White J dissented, preferring the reasoning of Lander J at first instance with respect to the application of the proportionate liability provisions. Further, shortly after the Full Court's judgment, a differently constituted Full Court delivered its judgment in ABN Amro, in which that Court agreed with the view taken by  Lander and White JJ.

The conclusion of Mansfield and Besanko JJ was then appealed to the High Court.
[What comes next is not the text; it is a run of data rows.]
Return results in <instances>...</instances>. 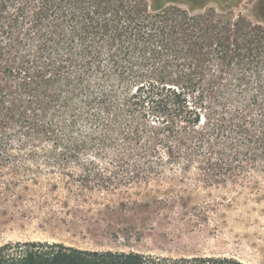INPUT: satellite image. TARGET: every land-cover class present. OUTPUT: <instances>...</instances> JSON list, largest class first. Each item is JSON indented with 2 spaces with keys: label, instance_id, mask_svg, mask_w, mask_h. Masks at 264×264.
<instances>
[{
  "label": "trees",
  "instance_id": "obj_1",
  "mask_svg": "<svg viewBox=\"0 0 264 264\" xmlns=\"http://www.w3.org/2000/svg\"><path fill=\"white\" fill-rule=\"evenodd\" d=\"M210 1L0 0V184H222L263 167L264 25ZM0 264L151 263L28 241L1 245Z\"/></svg>",
  "mask_w": 264,
  "mask_h": 264
},
{
  "label": "rangeland",
  "instance_id": "obj_2",
  "mask_svg": "<svg viewBox=\"0 0 264 264\" xmlns=\"http://www.w3.org/2000/svg\"><path fill=\"white\" fill-rule=\"evenodd\" d=\"M258 0L230 10L254 23ZM191 13L204 9L180 4ZM210 7H218L211 0ZM53 183L0 184V246L61 242L83 249L138 252L151 264L233 257L264 264V166L222 184L168 175L108 191Z\"/></svg>",
  "mask_w": 264,
  "mask_h": 264
}]
</instances>
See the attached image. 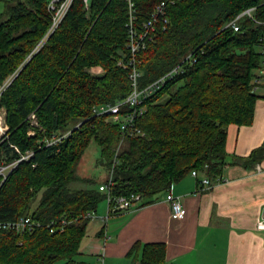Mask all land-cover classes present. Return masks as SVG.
<instances>
[{
	"label": "trees",
	"instance_id": "obj_1",
	"mask_svg": "<svg viewBox=\"0 0 264 264\" xmlns=\"http://www.w3.org/2000/svg\"><path fill=\"white\" fill-rule=\"evenodd\" d=\"M1 1L0 110L7 130L0 138V165L17 163L3 182L0 175V220L30 217L41 226L21 234L0 230V264H76L90 221L85 215L106 198L77 173L92 141L111 170L110 194H139L141 205L192 170L210 180L221 176L227 127L249 124L256 100L264 99L251 88L264 61V0L168 5L166 23L155 24L151 41L135 55L137 85L144 88L177 66L183 71L140 105L134 121L140 133L126 136L119 123L92 109L131 91L128 69L118 64L131 58L128 0H72L47 38L51 0ZM161 1L131 0L136 29ZM247 9L252 16L240 17L234 31L228 24ZM53 137L60 139L46 146ZM263 150L250 158L258 160ZM163 263L162 244L143 245L139 264Z\"/></svg>",
	"mask_w": 264,
	"mask_h": 264
},
{
	"label": "crops",
	"instance_id": "obj_2",
	"mask_svg": "<svg viewBox=\"0 0 264 264\" xmlns=\"http://www.w3.org/2000/svg\"><path fill=\"white\" fill-rule=\"evenodd\" d=\"M260 147L264 99L259 97L249 124L227 127L226 163L211 187L202 188L205 175L189 173L151 203L109 212L105 222L107 202L98 206L76 264H139L143 245L151 243L163 245V264H264V231L258 227L264 217V150L258 160L250 158ZM167 193L179 197L186 210L182 219L171 217Z\"/></svg>",
	"mask_w": 264,
	"mask_h": 264
},
{
	"label": "built area",
	"instance_id": "obj_3",
	"mask_svg": "<svg viewBox=\"0 0 264 264\" xmlns=\"http://www.w3.org/2000/svg\"><path fill=\"white\" fill-rule=\"evenodd\" d=\"M72 0H51L48 8L52 12V24L49 30L46 33L45 38H47L56 26L60 23L65 13L67 12ZM177 0H162L151 12L149 18L144 21L141 25V29L138 30L134 27V9L133 3L131 0H128V22L126 27L128 28V39H127V47L130 49L131 58L128 63H124L122 60L119 61V65H121L124 69H128V77L131 82V91L130 93L123 99L115 102L114 104L105 103L95 106L92 109V113L95 116L106 115L111 117V120L119 123L120 132L122 136L139 134L140 130L137 129L134 125V121L136 116L140 115L143 109L140 107L141 104L154 92L160 89L163 84L170 80L174 75L182 73V68L177 66L173 70H171L166 75L158 78L154 82L150 83L144 88H139L137 85L138 78L140 76V70L137 67L135 61V55L140 50L145 48L146 42L151 41L152 35L151 33L155 30V24L158 22L166 23V8L168 5H172ZM253 9H247L244 12L240 13L234 20H232L228 26H230L234 31H238L239 26L237 24V20L242 16H252ZM259 52L264 55V44L259 45ZM259 68L256 69V73L252 77V91L257 94H264V61L260 64ZM261 89L259 92L258 90ZM123 106H128L132 108L131 112L121 113V109ZM30 120L36 124L35 115H30ZM60 137H53L50 141H46L45 144L50 145L56 141H58ZM31 153H28L25 156H22L19 161L23 159H27ZM17 162L10 163L8 165H0V175L3 176L2 182L5 180L7 174L11 171V169L15 166ZM190 174L193 177H197L199 173L196 170H192ZM1 182V183H2ZM200 184L202 188L211 187L212 183L207 176H204L200 180ZM114 185L111 175L110 177L102 184L98 186L100 191L106 193V202L108 213L106 216L101 217L102 221H106L109 212H114L117 208L122 207L123 209H131L140 206L143 201V198L139 194H130L128 196L120 195L113 196L110 194V188ZM165 200L168 202L171 209V217L173 219H182L186 210L182 206L179 197H176L170 193H167L165 196ZM85 217L89 219L97 218L96 214L93 212L86 213ZM64 223V221H63ZM52 225V224H50ZM41 223L39 221L33 220L30 217H21L16 220H0V230H11L15 231L19 234L25 231H32L37 227H40ZM51 227H54L53 225ZM258 227L264 231V217L258 224ZM53 231V229H51Z\"/></svg>",
	"mask_w": 264,
	"mask_h": 264
},
{
	"label": "rangeland",
	"instance_id": "obj_4",
	"mask_svg": "<svg viewBox=\"0 0 264 264\" xmlns=\"http://www.w3.org/2000/svg\"><path fill=\"white\" fill-rule=\"evenodd\" d=\"M4 10V2L0 0V11ZM90 72L94 74H98L100 69H91ZM256 73V70H254V74ZM259 92L261 89L258 90ZM4 115L5 112L3 109L0 110V138L5 135V132L7 130V127L4 125ZM77 173L85 178L92 179V187L96 188L100 183H104L111 175V170L109 169V165L107 162L100 158V148L95 142H91L88 147L86 148L79 165L77 167ZM72 187L74 188H83V187H89L87 184L83 183H72ZM106 205V200H102L99 203L98 210H101V208H104ZM100 208V209H99ZM103 212V211H102ZM96 222L94 219H91V221L88 224L87 233L94 230V227L96 225ZM55 264H62L61 262H57Z\"/></svg>",
	"mask_w": 264,
	"mask_h": 264
},
{
	"label": "water",
	"instance_id": "obj_5",
	"mask_svg": "<svg viewBox=\"0 0 264 264\" xmlns=\"http://www.w3.org/2000/svg\"><path fill=\"white\" fill-rule=\"evenodd\" d=\"M120 210H122V207L117 208L115 211H120Z\"/></svg>",
	"mask_w": 264,
	"mask_h": 264
}]
</instances>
The decision of the High Court in Selig v Wealthsure

The appeal to the High Court focused solely on whether Div 2A applied so that the Seligs’ loss and damage should be apportioned between the respondents in respect of all of the Seligs’ claims or whether Div 2A was limited in its application to the claims based on contraventions of s 1041H. The High Court stated that the answer to that question was to be found in the meaning given to an 'apportionable claim' in section 1041L.2

The High Court found that the terms of the proportionate liability provisions of Div 2A were clear. An 'apportionable claim' for the purposes of Div 2A meant a claim based upon a contravention of s 1041H. The term did not extend to claims based upon conduct of a different kind (such as other statutory causes of action).

Interestingly, the High Court noted the observation made by the Full Federal Court in ABN Amro that other provisions in Div 2 of the Corporations Act (such as s 1041E 'False or misleading statements' and s 1041G 'Dishonest conduct'), which involve a higher level of moral culpability, were purposefully not chosen as being capable of being the subjects of an apportionable claim under 1041L. The High Court concluded that the fact that apportionment is 'of benefit to wrongdoers' may have played a factor in the decision of lawmakers to limit apportionable claims to those involving conduct falling within s 1041H.   

End result and implications

The end result of this litigation is that the solvent defendants bore 100% of the losses suffered by the investors, even though the Court concluded that:

  • the investors themselves were negligent and were culpable for 15% of their own losses,
  • other parties were also in breach of their obligations to the plaintiffs and were culpable for 40% of the balance of the losses, and
  • accordingly the solvent defendants were only culpable for 51% of the losses, but bore 100% of the liability.

The implications of the High Court’s decision are that:

  • where there are breaches outside s 1041H and the equivalent provision of the ASIC Act, the proportionate liability regime will not apply,
  • plaintiffs will continue to rely on multiple causes of action (in addition to relying on s 1041H) in order to circumvent the applicability of the proportionality regime (a regime perceived to be beneficial for 'deep pocket defendants'), and
  • solvent defendants will be more likely to be liable for 100% of the plaintiff’s loss even if they are only partly responsible for that loss.